Rock Redemption (Rock Kiss, #3)(91)
He crushed her closer, the tremors in his body having turned stiff until his muscles and bones felt like those of an eighty-year-old man. “I was only six, and he showed me the knife he’d use to cut my parents’ throats. So I didn’t tell.”
To this day, Noah didn’t know if he’d have been believed if he had told. “That summer, he did it again and again and again.” Noah’s father had brought a lot of work with him, and Noah’s mother had so many friends to see after having been on bed rest for most of her pregnancy; they’d thought nothing of leaving Noah with the man who was thought to be a friend. And the man’s wife had thought him a great guy for offering to babysit so she could accompany Noah’s mom on her visits.
“Even after we returned home,” Noah continued before he couldn’t, “I didn’t tell anyone.
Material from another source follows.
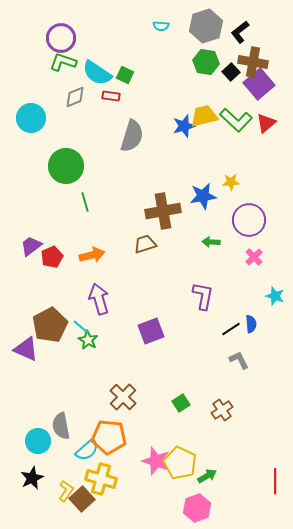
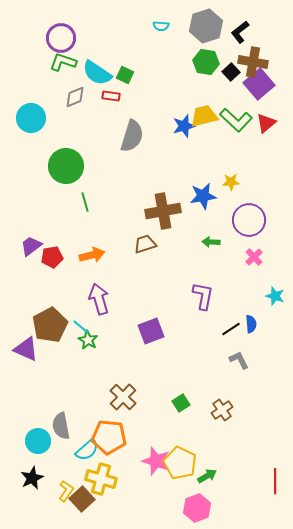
red pentagon at (52, 257): rotated 15 degrees clockwise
He’d convinced me that he was a real monster, that he could get to my family no matter where we lived.” Huddled and shivering under his blankets, he’d barely slept as he waited for evil to crawl through the window. “It was only when my parents started making plans to spend the next summer with the same family that I broke. I had a screaming tantrum, saying I didn’t want to go.”
“What happened?”
“Time out.” He smiled grimly. “My father told me I was too old for such theatrics and left me alone in my room to think it over. What I did instead was go into his study and use the key hidden under his lamp to unlock the drawer in which he kept his gun.”
Kit’s gasp was loud.
“I knew how to use it.” How to load the bullets if it was empty, how to release the safety, how to brace himself for the recoil. “My father’d taught me—we’re all ‘real men’ in the St. John family. Guns and hunting and women.” His father had always had a woman on the side, all part of the proud St. John tradition.
Bitterness in his mouth, Noah fisted his hand in Kit’s hair. “My father walked into my room an hour after he’d left to find me pointing the gun at the window.”
Kit went as if to rise up, but he couldn’t bear to see the disgust on her face, so he used his grip in her hair to keep her down. Not resisting, she stayed.
“To his credit, he didn’t yell. Instead, he asked me why I had the gun. I told him it was to shoot the monster so he couldn’t hurt us.” Noah could still see his father’s face as Noah finally told him about how the monster liked to do “bad things” to Noah: a mix of shock, pain, disgust… and shame.
Noah sometimes liked to imagine the latter two had been directed inward or at the man who’d done the crime, but Robert St. John’s later actions had made it clear the disgust and shame had been directed solely at Noah. “To cut a long story short, my father told me we wouldn’t be going to the Cape, I gave him the gun, and two weeks later, after a discreet medical examination to make sure there was no permanent physical damage, I was shipped off to boarding school.”
This time when Kit jerked up her head, he couldn’t keep her down. Turning his face away, he stared out into the garden.
“What about counseling?” she said, horror in her tone. “Did they even talk to you about—”
“No.” After the medical exam, no one in his family had ever again discussed the events of the summer of his sixth year. “My mother couldn’t even bear going with me to the doctor, and my father… he looked at me and was ashamed of me because I’d allowed it to happen.”
“You were just a child!” Open rage in Kit’s voice as she sat up beside him, her knees brushing his side. “They didn’t report the man, did they?”
“No. I spent my first year at boarding school having nightmares about him hunting me down.” It was after a screaming nightmare that Fox had tried to comfort him and he’d spilled the whole truth. His best friend had responded by putting a chair under the doorknob so no one could get into their room, and together they’d rigged up a noisemaker across the window.
“Tell me they didn’t just let that monster walk free,” Kit pleaded.
“On my eighth birthday, my father gave me a cutting from a newspaper. It was the man’s obituary.” Putting one arm under his head, he chanced looking up at the stars again, Kit in his peripheral vision. “It wasn’t until I was older that I searched online and discovered the man had been found in his study at home, dead of a self-inflicted gunshot wound.”
“Suicide. He did the world a favor.”
Noah wanted to laugh. “He did nothing. My father used to defend small-time mobsters, did you know that? The kind of men who’d do him a solid, no questions asked.”
“You think he had the bastard killed?”
“I know he did.” Noah was certain Robert St. John had done it because that man had dared shame the family name, not because he’d hurt Robert’s son. “When I turned eighteen, after a big-ass party my mother threw because that’s what she does, my father found me f*cking some random debutante. Later that night, he slapped me on the back and said, ‘Good to know that asswipe didn’t ruin you, boy. I hear the * begged for his life.’”
Chapter 33
If Noah’s parents had been in front of Kit right then, she’d have slapped them both sideways. They’d sent away a traumatized, scared boy without offering him any help. What must he have thought when he was shoved out of the family home? When he was abandoned?